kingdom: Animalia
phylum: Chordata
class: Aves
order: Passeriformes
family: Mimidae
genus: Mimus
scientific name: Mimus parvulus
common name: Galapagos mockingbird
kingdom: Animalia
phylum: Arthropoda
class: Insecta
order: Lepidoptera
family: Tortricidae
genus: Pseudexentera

Exercise brief:
Reproduce every line of the records above word for word, in the same order.

Task response:
kingdom: Animalia
phylum: Chordata
class: Aves
order: Passeriformes
family: Mimidae
genus: Mimus
scientific name: Mimus parvulus
common name: Galapagos mockingbird
kingdom: Animalia
phylum: Arthropoda
class: Insecta
order: Lepidoptera
family: Tortricidae
genus: Pseudexentera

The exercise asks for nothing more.